Glen of Michigan
ARCHITECT: Unknown
CONSTRUCTED: 1908-1909
In 1908, the site for a new shirt factory on Hancock Street was announced in Manistee. The land, originally owned by the estate of local lumber baron Louis Sands, was offered to the city as a market site. However, local entrepreneur Maurice Goldberg agreed to purchase the land from the estate and within the year Goldberg was operating the Goshen Shirt Factory out of a newly constructed building. By 1935, the Manistee Garment Company was operating here as a division of the Rhea Manufacturing Company, a garment operation from Wisconsin.
While working at the garment company, Lester Goldstein was employed as office and employment manager.
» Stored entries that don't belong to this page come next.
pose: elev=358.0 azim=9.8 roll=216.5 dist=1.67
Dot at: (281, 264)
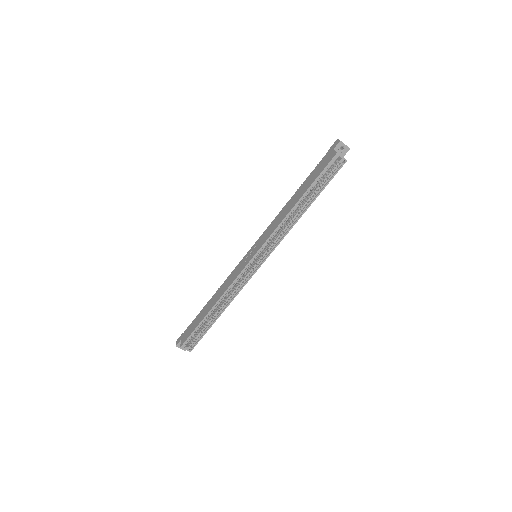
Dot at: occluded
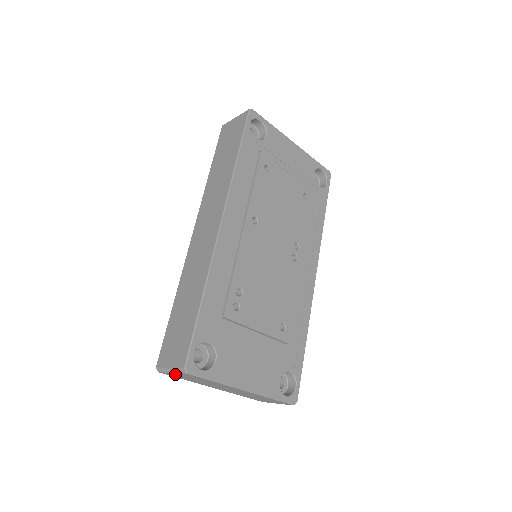
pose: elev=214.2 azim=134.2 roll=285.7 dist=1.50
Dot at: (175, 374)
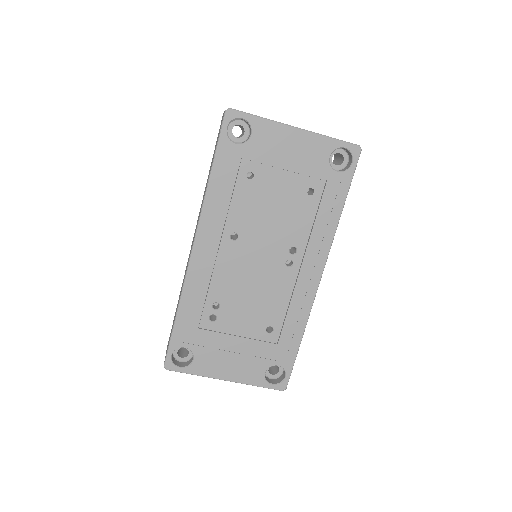
Dot at: occluded
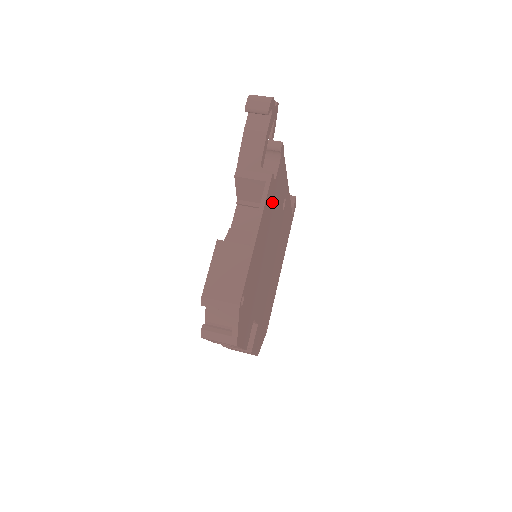
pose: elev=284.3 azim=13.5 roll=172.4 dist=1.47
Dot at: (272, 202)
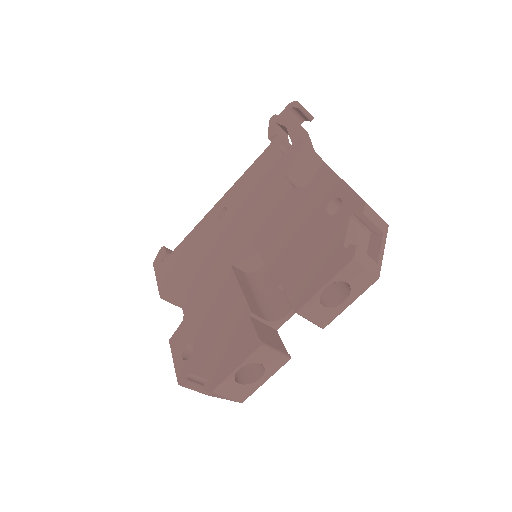
Dot at: occluded
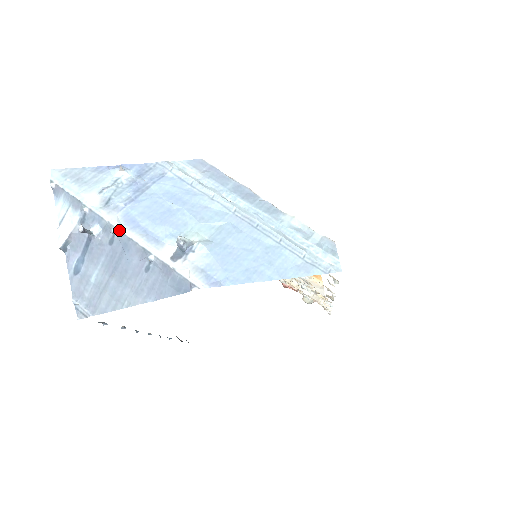
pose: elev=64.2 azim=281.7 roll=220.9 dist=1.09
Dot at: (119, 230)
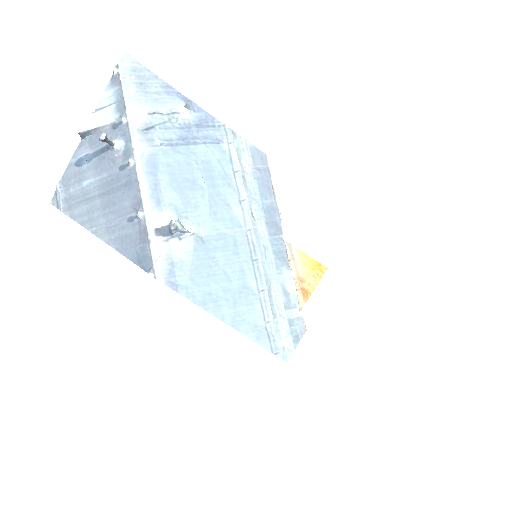
Dot at: (135, 165)
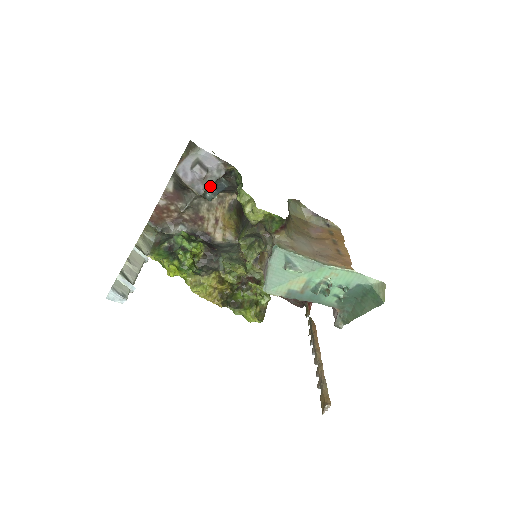
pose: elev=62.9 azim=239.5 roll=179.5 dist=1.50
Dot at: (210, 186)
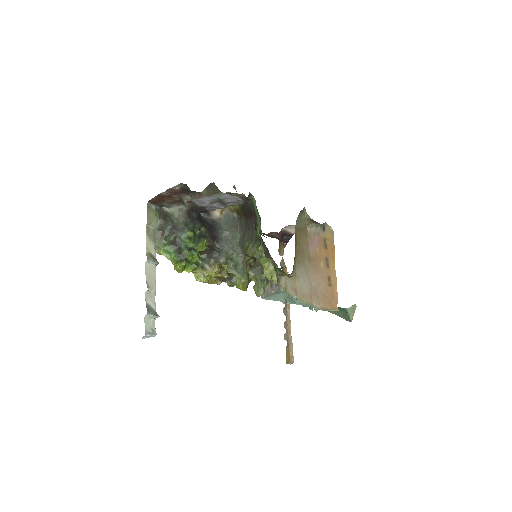
Dot at: occluded
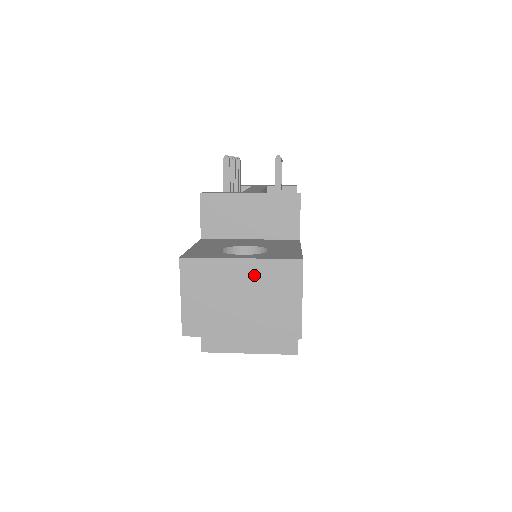
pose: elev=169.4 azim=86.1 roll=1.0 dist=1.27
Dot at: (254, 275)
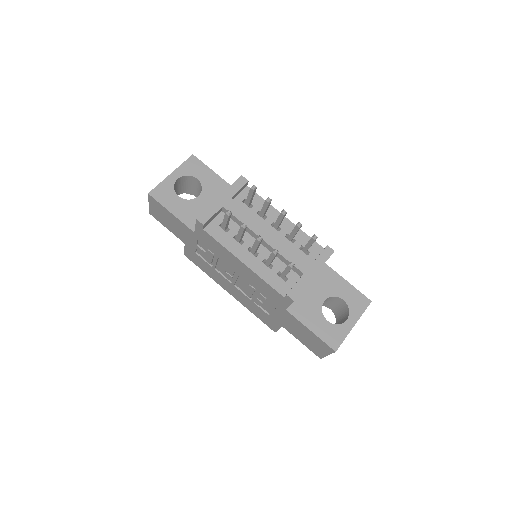
Dot at: occluded
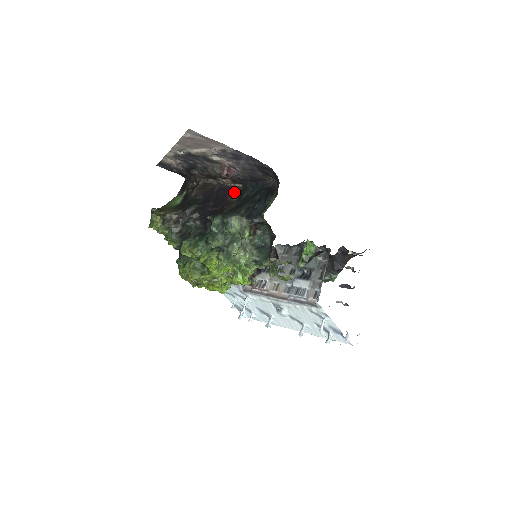
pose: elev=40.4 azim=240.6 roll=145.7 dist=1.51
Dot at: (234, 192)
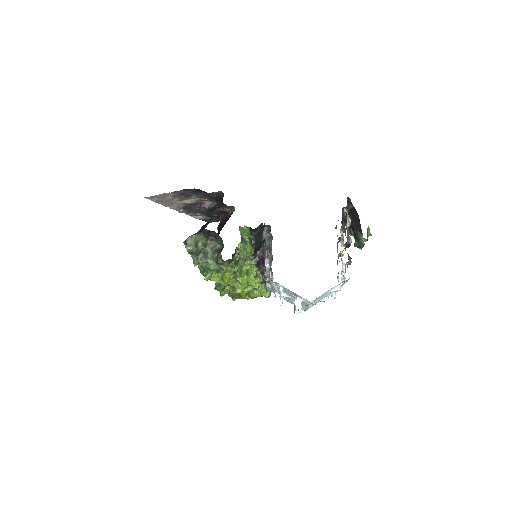
Dot at: occluded
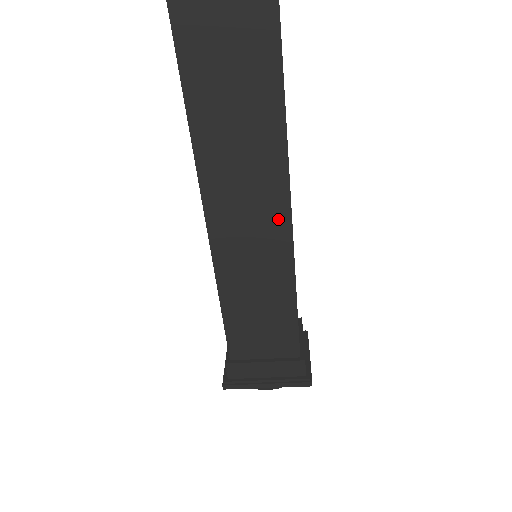
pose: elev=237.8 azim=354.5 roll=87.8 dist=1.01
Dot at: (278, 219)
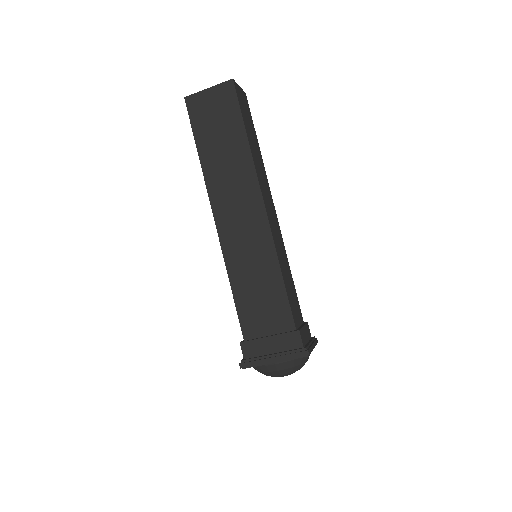
Dot at: (258, 212)
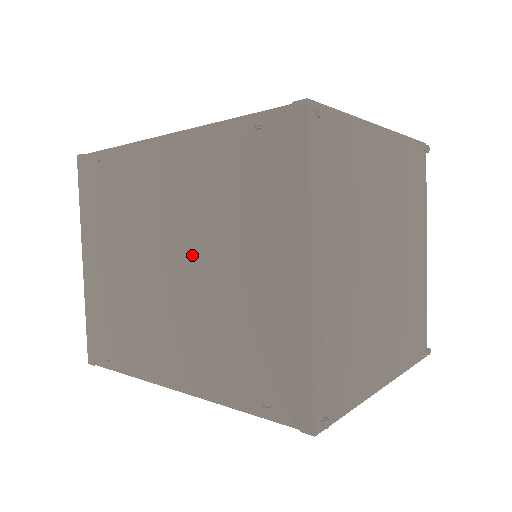
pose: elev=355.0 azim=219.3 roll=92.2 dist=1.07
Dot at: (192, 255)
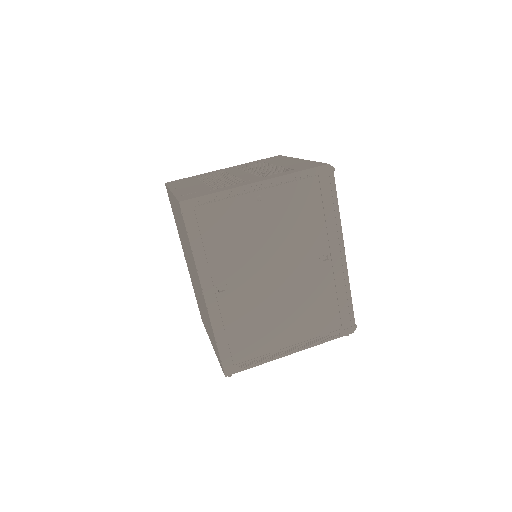
Dot at: (197, 290)
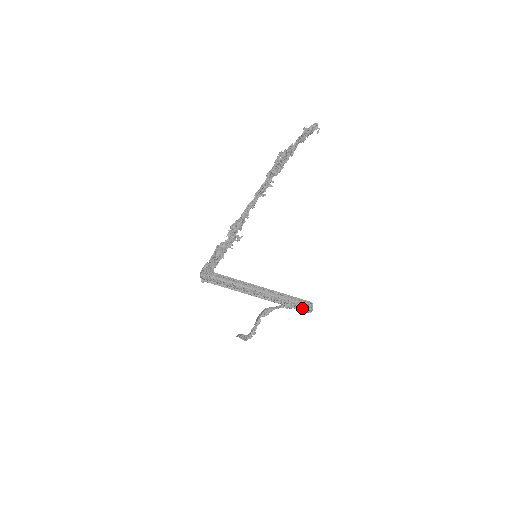
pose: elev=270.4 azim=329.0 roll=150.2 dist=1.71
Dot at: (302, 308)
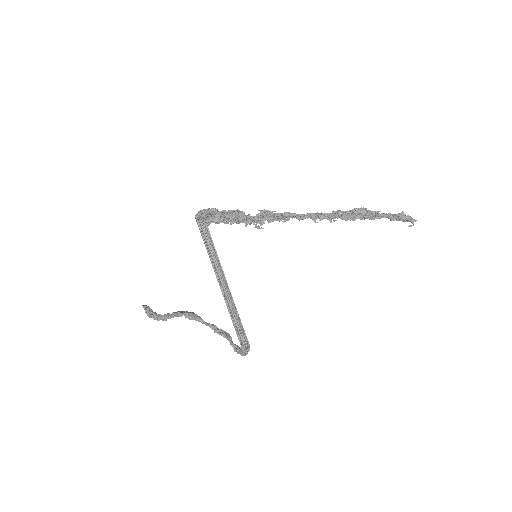
Dot at: (241, 343)
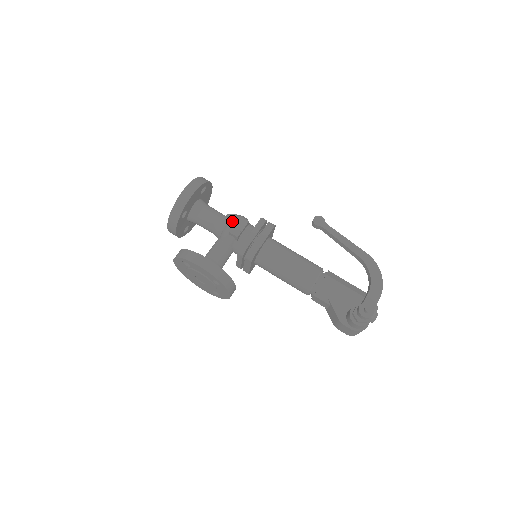
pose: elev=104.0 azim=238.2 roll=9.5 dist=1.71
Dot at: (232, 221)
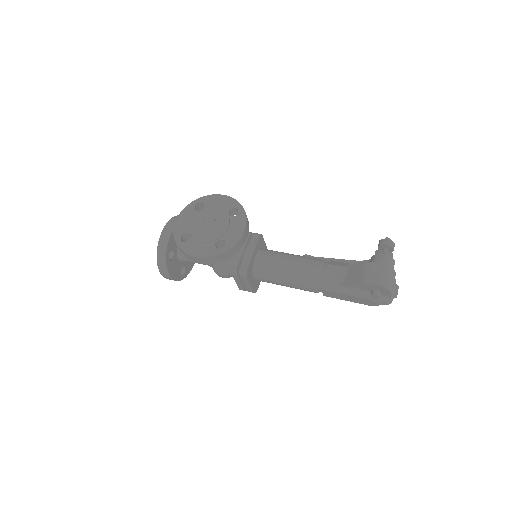
Dot at: occluded
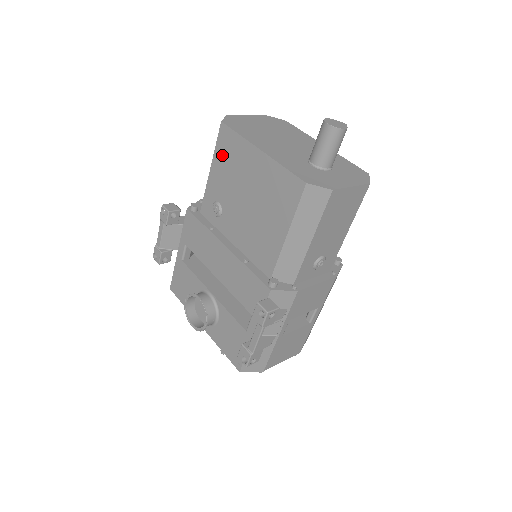
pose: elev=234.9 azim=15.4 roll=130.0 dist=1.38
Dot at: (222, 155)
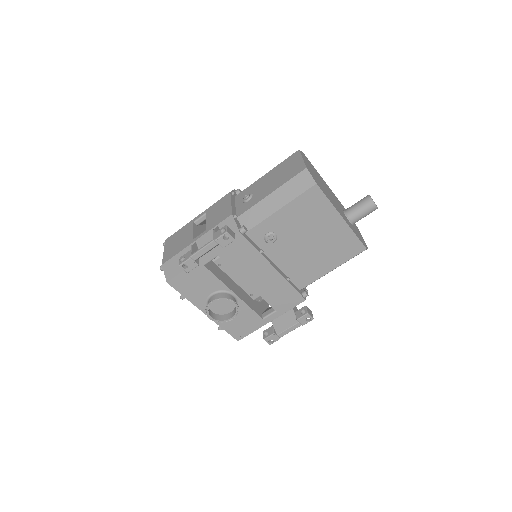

In April of 1950, Goldstein, who had changed his last name to Glen, purchased the Manistee Garment Company to operate it as a separate business called Glen of Michigan which went on to became one of the country’s leading manufacturers of women’s and children’s sportswear. With a payroll of 2 million dollars, the company’s peak employment included roughly 500 people.
The company also produced four different size ranges with each size range including twenty to forty styles per line. Sales operations were conducted in New York where a permanent showroom was on display. Additionally, the clothes were sold in 48 states and the line was represented by many major clothing outlets. The company ceased operations in the fall of 1981 but would later be occupied by other garment companies such as Swan Industries, Ltd. and Great Lakes Stitchery.